Hass-lich
Ich schaue ihn mir an. So schlecht sieht er wirklich nicht aus. Man sagt ja, es liegt im Auge des Betrachters, also betrachte ich ihn mir ganz genau.
Wenn man aber genau hinschaut erkennt man, wie fett er ist.
Da steht er nun, als wenn er nichts getan hätte.
Seine dicken, fetten Beine dehnen die alte, ausgewaschene Jeans so weit, dass ich mich fragen muss, wie lange sie diesen Kräften noch standhält.
Sein Strickpulli, dieses grausame Rot, ein Alptraum.
Schaut man ihn sich von der Seite an, sieht man seine Bierwampe noch deutlicher, wie sie den Gürtel überdeckt, einfach erbärmlich.
Ich spüre nun ganz deutlich, wie es in mir hoch kocht.
Umso länger ich diesen Kerl betrachte, desto wütender werde ich. Ich spanne meinen Körper an, um meine Wut zu kompensieren und presse meine Hände zusammen. Dieser Druck bringt mich fast zum explodieren.
Mit Mühe wende ich meinen Blick ab, nur so kann ich der Wut entgegenwirken.
Ich muss mich beruhigen, das weiss ich. Es bringt alles nichts. Er ist schuld daran, dass mit meiner Freundin Schluss ist. Ich glaubte ihn zu kennen, doch mit der Zeit zeigte er mir auch seine anderen Seiten.
Das Spiel mit der Liebe ist doch ein ganz eigenes.
Ich denke nach, weit zurück. Er hat ja auch gutes getan. Meine Anspannung legt sich, ich werde wieder ruhiger und atme einmal tief durch. Eigentlich ist er doch ein netter Mensch. Immer hatte er ein offenes Ohr für seine Freunde, war immer für andere da. Ich schaue wieder zu ihm rüber.
Eigentlich ist er doch gar nicht so ein schlechter Typ.
Nun tut er mir sogar ein wenig leid. Vielleicht tue ich ihm ja auch unrecht, vielleicht war ich doch ein wenig zu streng zu ihm, hätte ihn nicht so quälen dürfen.

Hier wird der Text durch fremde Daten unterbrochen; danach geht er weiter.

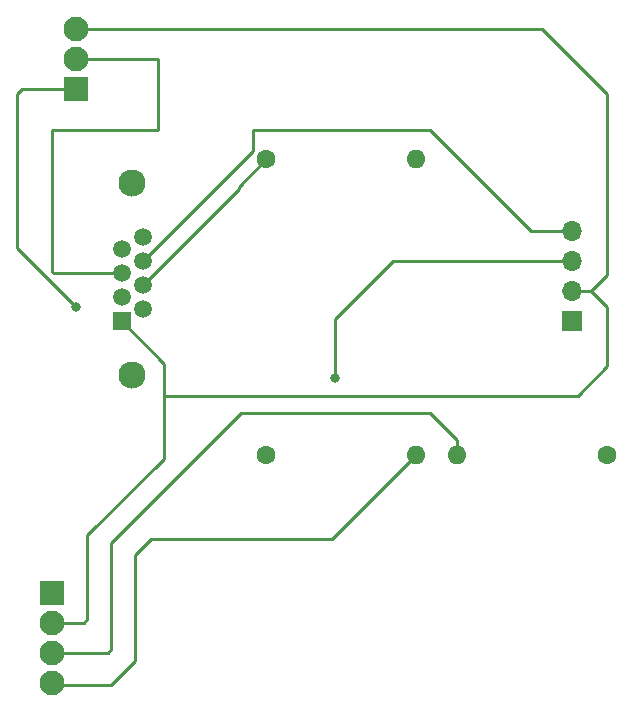
<source format=gtl>
%TF.GenerationSoftware,KiCad,Pcbnew,(6.0.0-0)*%
%TF.CreationDate,2022-04-18T16:48:19+01:00*%
%TF.ProjectId,acnode-reader-direct,61636e6f-6465-42d7-9265-616465722d64,rev?*%
%TF.SameCoordinates,Original*%
%TF.FileFunction,Copper,L1,Top*%
%TF.FilePolarity,Positive*%
%FSLAX46Y46*%
G04 Gerber Fmt 4.6, Leading zero omitted, Abs format (unit mm)*
G04 Created by KiCad (PCBNEW (6.0.0-0)) date 2022-04-18 16:48:19*
%MOMM*%
%LPD*%
G01*
G04 APERTURE LIST*
%TA.AperFunction,ComponentPad*%
%ADD10R,2.100000X2.100000*%
%TD*%
%TA.AperFunction,ComponentPad*%
%ADD11C,2.100000*%
%TD*%
%TA.AperFunction,ComponentPad*%
%ADD12R,1.500000X1.500000*%
%TD*%
%TA.AperFunction,ComponentPad*%
%ADD13C,1.500000*%
%TD*%
%TA.AperFunction,ComponentPad*%
%ADD14C,2.300000*%
%TD*%
%TA.AperFunction,ComponentPad*%
%ADD15C,1.600000*%
%TD*%
%TA.AperFunction,ComponentPad*%
%ADD16O,1.600000X1.600000*%
%TD*%
%TA.AperFunction,ComponentPad*%
%ADD17R,1.700000X1.700000*%
%TD*%
%TA.AperFunction,ComponentPad*%
%ADD18O,1.700000X1.700000*%
%TD*%
%TA.AperFunction,ViaPad*%
%ADD19C,0.800000*%
%TD*%
%TA.AperFunction,Conductor*%
%ADD20C,0.250000*%
%TD*%
G04 APERTURE END LIST*
D10*
%TO.P,J3,1,Pin_1*%
%TO.N,/GND*%
X85000000Y-56540000D03*
D11*
%TO.P,J3,2,Pin_2*%
%TO.N,/BTN*%
X85000000Y-54000000D03*
%TO.P,J3,3*%
%TO.N,/+5V_Vcc*%
X85000000Y-51460000D03*
%TD*%
D12*
%TO.P,J1,1*%
%TO.N,/+5V_Vcc*%
X88900000Y-76200000D03*
D13*
%TO.P,J1,2*%
%TO.N,/GND*%
X90680000Y-75184000D03*
%TO.P,J1,3*%
%TO.N,/PN532_TXD*%
X88900000Y-74168000D03*
%TO.P,J1,4*%
%TO.N,/CAT5_BLUE*%
X90680000Y-73152000D03*
%TO.P,J1,5*%
%TO.N,/BTN*%
X88900000Y-72136000D03*
%TO.P,J1,6*%
%TO.N,/PN532_RXD*%
X90680000Y-71120000D03*
%TO.P,J1,7*%
%TO.N,/CAT5_WHITE{slash}BROWN*%
X88900000Y-70104000D03*
%TO.P,J1,8*%
%TO.N,/CAT5_BROWN*%
X90680000Y-69088000D03*
D14*
%TO.P,J1,SH*%
%TO.N,N/C*%
X89790000Y-64510000D03*
X89790000Y-80770000D03*
%TD*%
D15*
%TO.P,R1,1*%
%TO.N,/CAT5_BLUE*%
X101150000Y-62500000D03*
D16*
%TO.P,R1,2*%
%TO.N,/LED_RED-*%
X113850000Y-62500000D03*
%TD*%
D11*
%TO.P,J2,4,Pin_4*%
%TO.N,/LED_BLUE-*%
X83000000Y-106805000D03*
%TO.P,J2,3,Pin_3*%
%TO.N,/LED_GREEN-*%
X83000000Y-104265000D03*
%TO.P,J2,2,Pin_2*%
%TO.N,/+5V_Vcc*%
X83000000Y-101725000D03*
D10*
%TO.P,J2,1,Pin_1*%
%TO.N,/LED_RED-*%
X83000000Y-99185000D03*
%TD*%
D15*
%TO.P,R2,1*%
%TO.N,/CAT5_WHITE{slash}BROWN*%
X130000000Y-87500000D03*
D16*
%TO.P,R2,2*%
%TO.N,/LED_GREEN-*%
X117300000Y-87500000D03*
%TD*%
D15*
%TO.P,R3,1*%
%TO.N,/CAT5_BROWN*%
X101150000Y-87500000D03*
D16*
%TO.P,R3,2*%
%TO.N,/LED_BLUE-*%
X113850000Y-87500000D03*
%TD*%
D17*
%TO.P,J4,1,Pin_1*%
%TO.N,/GND*%
X127000000Y-76200000D03*
D18*
%TO.P,J4,2,Pin_2*%
%TO.N,/+5V_Vcc*%
X127000000Y-73660000D03*
%TO.P,J4,3,Pin_3*%
%TO.N,/PN532_TXD*%
X127000000Y-71120000D03*
%TO.P,J4,4,Pin_4*%
%TO.N,/PN532_RXD*%
X127000000Y-68580000D03*
%TD*%
D19*
%TO.N,/PN532_TXD*%
X107000000Y-81000000D03*
%TO.N,/GND*%
X85000000Y-75000000D03*
%TD*%
D20*
%TO.N,/+5V_Vcc*%
X85000000Y-51460000D02*
X124460000Y-51460000D01*
X86000000Y-94340000D02*
X92500000Y-87840000D01*
X130000000Y-72320000D02*
X128660000Y-73660000D01*
X92500000Y-79800000D02*
X92500000Y-82500000D01*
X85725000Y-101725000D02*
X86000000Y-101450000D01*
X130000000Y-75000000D02*
X128660000Y-73660000D01*
X92500000Y-87840000D02*
X92500000Y-82500000D01*
X130000000Y-80000000D02*
X130000000Y-75000000D01*
X92500000Y-82500000D02*
X127500000Y-82500000D01*
X128660000Y-73660000D02*
X127000000Y-73660000D01*
X124460000Y-51460000D02*
X130000000Y-57000000D01*
X127500000Y-82500000D02*
X130000000Y-80000000D01*
X130000000Y-57000000D02*
X130000000Y-72320000D01*
X86000000Y-101450000D02*
X86000000Y-94340000D01*
X83000000Y-101725000D02*
X85725000Y-101725000D01*
X88900000Y-76200000D02*
X92500000Y-79800000D01*
%TO.N,/PN532_TXD*%
X111880000Y-71120000D02*
X107000000Y-76000000D01*
X107000000Y-76000000D02*
X107000000Y-81000000D01*
X127000000Y-71120000D02*
X111880000Y-71120000D01*
%TO.N,/BTN*%
X83000000Y-60000000D02*
X92000000Y-60000000D01*
X83136000Y-72136000D02*
X83000000Y-72000000D01*
X88900000Y-72136000D02*
X83136000Y-72136000D01*
X83000000Y-72000000D02*
X83000000Y-60000000D01*
X92000000Y-54000000D02*
X92000000Y-60000000D01*
X85000000Y-54000000D02*
X92000000Y-54000000D01*
%TO.N,/GND*%
X80000000Y-70000000D02*
X85000000Y-75000000D01*
X80460000Y-56540000D02*
X80000000Y-57000000D01*
X80000000Y-57000000D02*
X80000000Y-70000000D01*
X85000000Y-56540000D02*
X80460000Y-56540000D01*
%TO.N,/CAT5_BLUE*%
X90680000Y-73152000D02*
X98832000Y-65000000D01*
X98832000Y-65000000D02*
X98832000Y-64818000D01*
X98832000Y-64818000D02*
X101150000Y-62500000D01*
%TO.N,/PN532_RXD*%
X127000000Y-68580000D02*
X123580000Y-68580000D01*
X100000000Y-60000000D02*
X100000000Y-61800000D01*
X115000000Y-60000000D02*
X100000000Y-60000000D01*
X100000000Y-61800000D02*
X90680000Y-71120000D01*
X123580000Y-68580000D02*
X115000000Y-60000000D01*
%TO.N,/LED_GREEN-*%
X88000000Y-95000000D02*
X99000000Y-84000000D01*
X83000000Y-104265000D02*
X87735000Y-104265000D01*
X99000000Y-84000000D02*
X115000000Y-84000000D01*
X88000000Y-104000000D02*
X88000000Y-95000000D01*
X87735000Y-104265000D02*
X88000000Y-104000000D01*
X117300000Y-86300000D02*
X117300000Y-87500000D01*
X115000000Y-84000000D02*
X117300000Y-86300000D01*
%TO.N,/LED_BLUE-*%
X106730000Y-94620000D02*
X113850000Y-87500000D01*
X90000000Y-96000000D02*
X91380000Y-94620000D01*
X91380000Y-94620000D02*
X106730000Y-94620000D01*
X83000000Y-106805000D02*
X83000000Y-107000000D01*
X90000000Y-105000000D02*
X90000000Y-96000000D01*
X88000000Y-107000000D02*
X90000000Y-105000000D01*
X83000000Y-107000000D02*
X88000000Y-107000000D01*
%TD*%
M02*

</source>
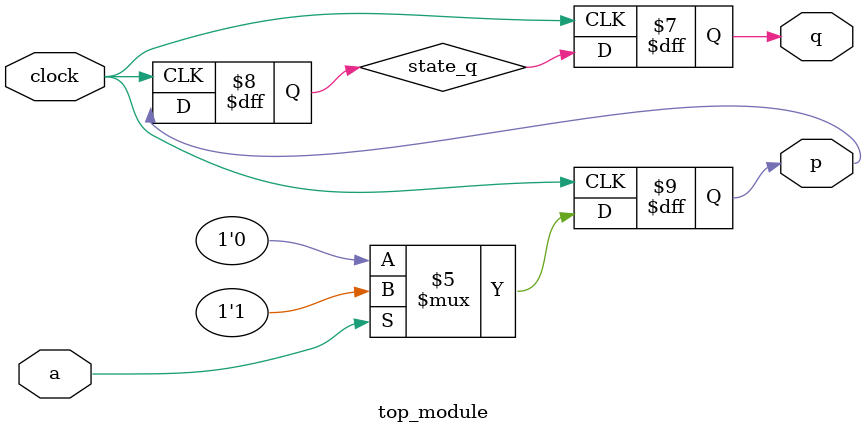
<source format=sv>
module top_module (
	input clock,
	input a, 
	output reg p,
	output reg q
);
    
    // Internal register to hold state for q
    reg state_q;

    // Sequential logic
    always @(posedge clock) begin
        if (a) begin
            p <= 1;
        end else begin
            p <= 0;
        end
    end
    
    always @(negedge clock) begin
        state_q <= p;
    end

    always @(posedge clock) begin
        q <= state_q;
    end

endmodule

</source>
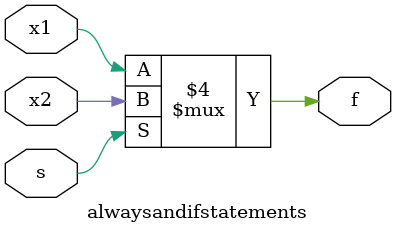
<source format=sv>
module alwaysandifstatements(input logic x1, x2, s, output logic f);
    always_comb // combinational logic //  equivalent to always @ (x1, x2, s) <- sensitivity list
    begin
        if (s==0) f = x1; // notice there are no assigns inside of always_comb
        else f = x2;
    end
endmodule
// this is a mux!!!
</source>
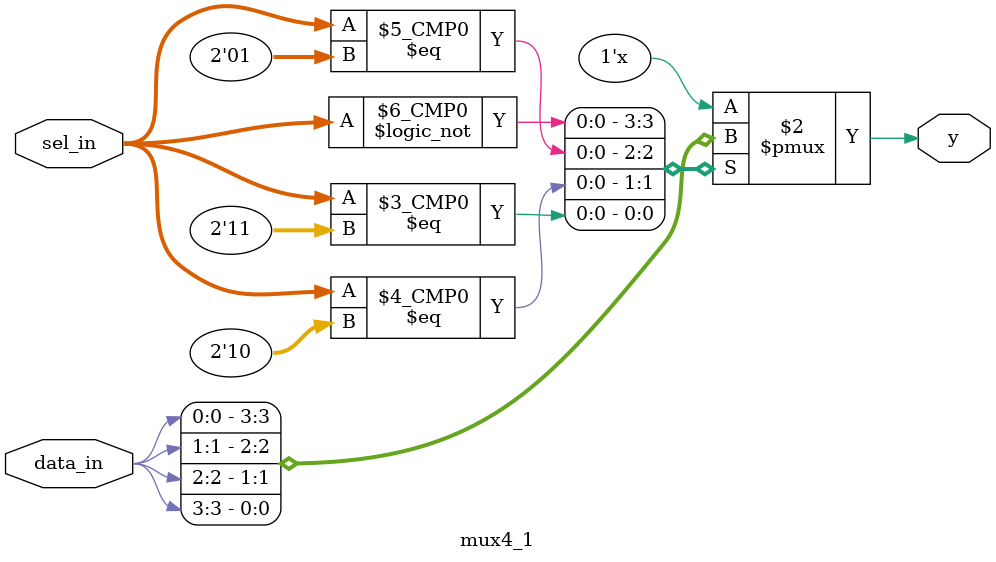
<source format=v>

module mux4_1(data_in,
	      sel_in,
	      y);

   //Step1 : Define the port directions with proper size & datatypes 
   input [3:0] data_in;
   input [1:0] sel_in;
   output reg y;

   //Step2 : Write the MUX behaviour as a parallel logic using "case" 
   always@ (*) begin
	   case (sel_in)
		   2'b00 : y = data_in[0];
		   2'b01 : y = data_in[1];
		   2'b10 : y = data_in[2];
		   2'b11 : y = data_in[3];
		   default: y = 1'bz;
	   endcase
   end


endmodule
		

</source>
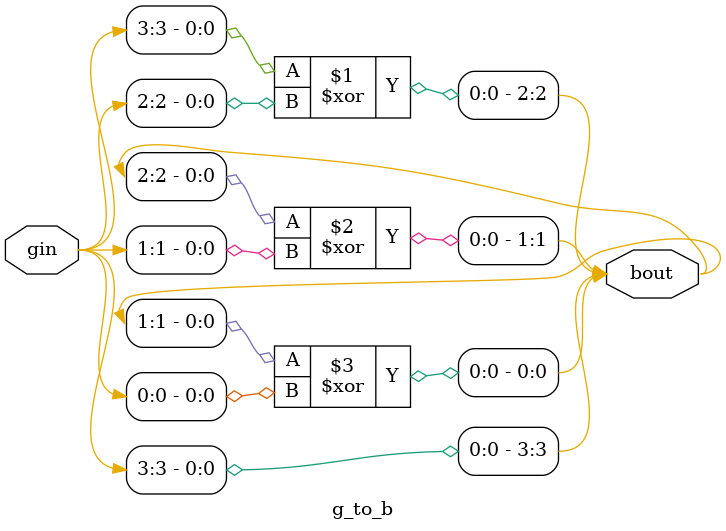
<source format=v>
module g_to_b(
	input [3:0] gin,
	output[3:0] bout
);
assign bout[3] = gin[3];
assign bout[2] = bout[3] ^ gin[2];
assign bout[1] = bout[2] ^ gin[1];
assign bout[0] = bout[1] ^ gin[0];
endmodule

</source>
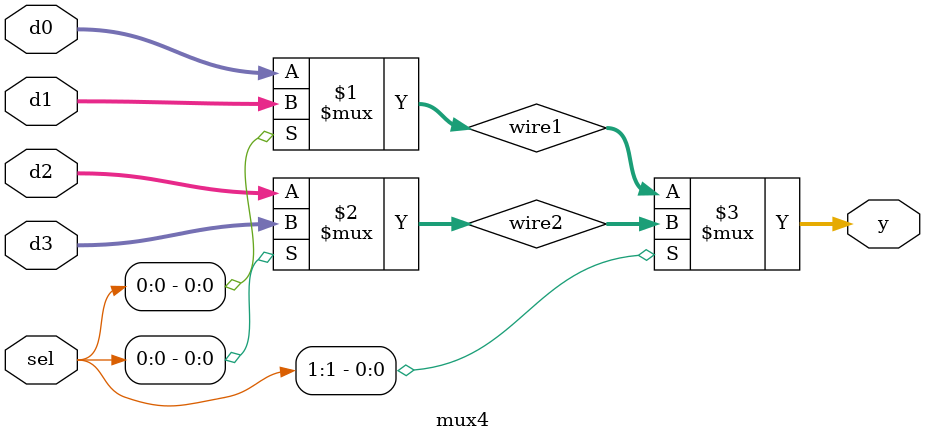
<source format=v>
module mux4
  #(parameter WIDTH = 8)
   (d0,d1,d2,d3,sel,y);

   input [WIDTH-1:0] d0;
   input [WIDTH-1:0] d1;
   input [WIDTH-1:0] d2;
   input [WIDTH-1:0] d3;
   input [1:0]	     sel;
   output [WIDTH-1:0] y;
	wire [WIDTH-1:0] wire1;
	wire [WIDTH-1:0] wire2;
	
	assign wire1 = sel[0] ? d1 : d0;
	assign wire2 = sel[0] ? d3 : d2;
	assign y = sel[1] ? wire2 : wire1;


 

endmodule

</source>
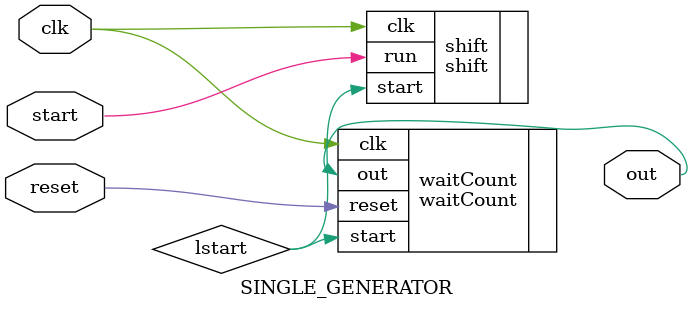
<source format=v>
module SINGLE_GENERATOR(clk, reset, start, out);

input 	wire clk;
input 	wire start;
input 	wire reset;

output	wire out;
wire lstart;

shift shift (
	.clk(clk), 
	.run(start), 
	.start(lstart)
);


waitCount waitCount (
	.clk(clk), //
	.reset(reset),
	.start(lstart),
	.out(out) //
);

endmodule
</source>
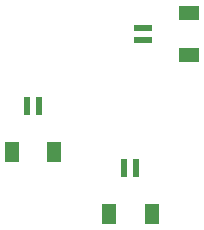
<source format=gbp>
G04 #@! TF.GenerationSoftware,KiCad,Pcbnew,8.0.6*
G04 #@! TF.CreationDate,2025-07-21T23:48:44+02:00*
G04 #@! TF.ProjectId,nRF5340,6e524635-3334-4302-9e6b-696361645f70,rev?*
G04 #@! TF.SameCoordinates,Original*
G04 #@! TF.FileFunction,Paste,Bot*
G04 #@! TF.FilePolarity,Positive*
%FSLAX46Y46*%
G04 Gerber Fmt 4.6, Leading zero omitted, Abs format (unit mm)*
G04 Created by KiCad (PCBNEW 8.0.6) date 2025-07-21 23:48:44*
%MOMM*%
%LPD*%
G01*
G04 APERTURE LIST*
%ADD10R,0.600000X1.550000*%
%ADD11R,1.200000X1.800000*%
%ADD12R,1.550000X0.600000*%
%ADD13R,1.800000X1.200000*%
G04 APERTURE END LIST*
D10*
X154875001Y-130249999D03*
X153875000Y-130250000D03*
D11*
X156175000Y-134125000D03*
X152575000Y-134125000D03*
D10*
X146650001Y-125024998D03*
X145650001Y-125024998D03*
D11*
X147950000Y-128900000D03*
X144350000Y-128900000D03*
D12*
X155425000Y-118374999D03*
X155424999Y-119375001D03*
D13*
X159300000Y-117075000D03*
X159300000Y-120675000D03*
M02*

</source>
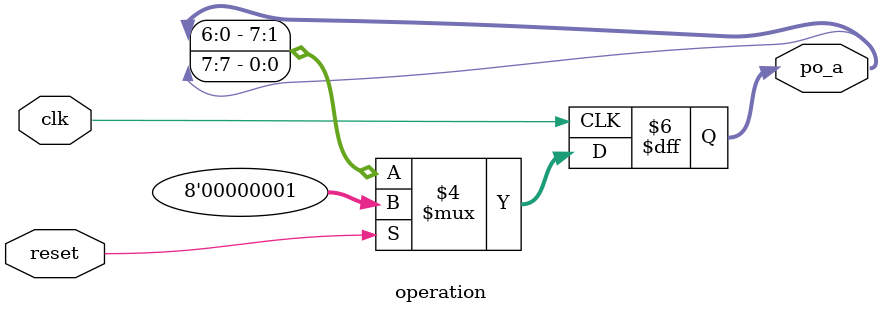
<source format=v>

module operation(
	input	wire			clk,
	input 	wire 			reset,
	output 	reg 	[7:0] 	po_a
	);

// always @(posedge clk)
// 	if(reset == 1'b1)
// 		po_a <= 8'b0000_0001;
// 	else if(po_a == 8'b1000_0000)
// 		po_a <= 8'b0000_0001;
// 	else	
// 		po_a <= po_a << 1;


always @(posedge clk)
	if(reset == 1'b1)
		po_a <= 8'b0000_0001;
	// else if(po_a == 8'b1000_0000)
	// 	po_a <= 8'b0000_0001;
	else 
		po_a <= {po_a[6:0],po_a[7]};
endmodule
</source>
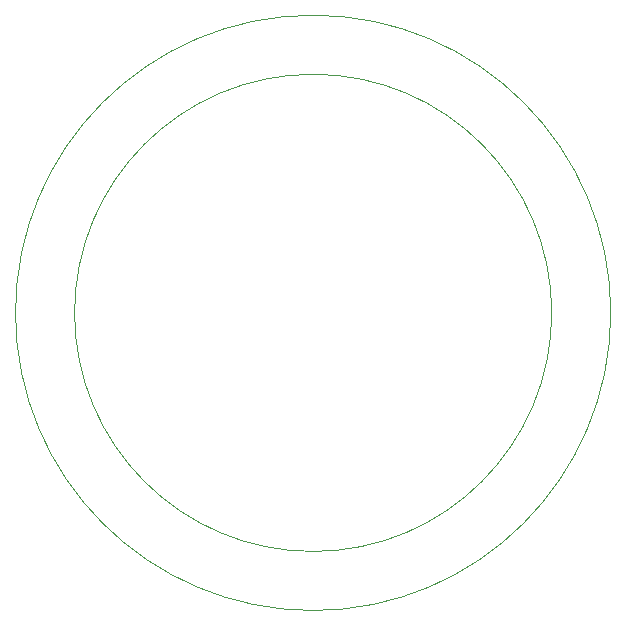
<source format=gbr>
%TF.GenerationSoftware,KiCad,Pcbnew,(6.0.1)*%
%TF.CreationDate,2023-09-23T20:48:40-04:00*%
%TF.ProjectId,PCB HEATER CUVETTE 12 WELL,50434220-4845-4415-9445-522043555645,rev?*%
%TF.SameCoordinates,Original*%
%TF.FileFunction,Profile,NP*%
%FSLAX46Y46*%
G04 Gerber Fmt 4.6, Leading zero omitted, Abs format (unit mm)*
G04 Created by KiCad (PCBNEW (6.0.1)) date 2023-09-23 20:48:40*
%MOMM*%
%LPD*%
G01*
G04 APERTURE LIST*
%TA.AperFunction,Profile*%
%ADD10C,0.100000*%
%TD*%
G04 APERTURE END LIST*
D10*
X175200002Y-100000000D02*
G75*
G03*
X175200002Y-100000000I-25200002J0D01*
G01*
X170200000Y-100000000D02*
G75*
G03*
X170200000Y-100000000I-20200000J0D01*
G01*
M02*

</source>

Laut meiner Ex ist er aber der Grund für die Trennung. Es liegt an ihm, das hat sie immer gesagt.
Es liegt an dieser winzigen, Einmetersechzig kleinen Kreatur.
Schau sich nur einer seine fettigen Haare an, diese widerliche Brille mit der schwarzen Fassung, die diese winzigen, punktgrossen Augen überdeckt.
Er schwitzt wie ein Schwein, das einen Marathon gelaufen ist und stinkt als wenn er seit Wochen keine Dusche mehr gesehen hätte.
Mit nur einem einzigen Schlag könnte ich ihm seine riesige, hässliche Nase brechen, diesen Riesenzinken, ein sicheres Ziel. Er könnte nichts dagegen tun, würde aber heulen wie ein kleines Baby. Ein arbeitsloses Weichei ohne Mut und Hoffnung.
Er ist der Ex meiner Exfreundin. Mit seiner Eifersucht hat er alles kaputt gemacht. So habe ich ihn nie kennen gelernt, ich war selber geschockt.
In Gedanken an alte Zeiten schwelgend ziehe ich meine ausgewaschene alte Jeans aus, lege sie auf den Stuhl neben dem Spiegelschrank und schmeisse den roten Pulli drüber.
Noch einmal schaue ich in den Spiegel, so in Unterwäsche. Inzwischen habe ich mich wieder beruhigt und schaue ihn an. So schlecht sieht er doch wirklich nicht aus. Ich muss so einiges ändern, weiss ich jetzt. So kann es nicht weitergehen. Ich lege mich ins Bett, platziere die Brille auf dem Nachttischchen und versuche zu schlafen.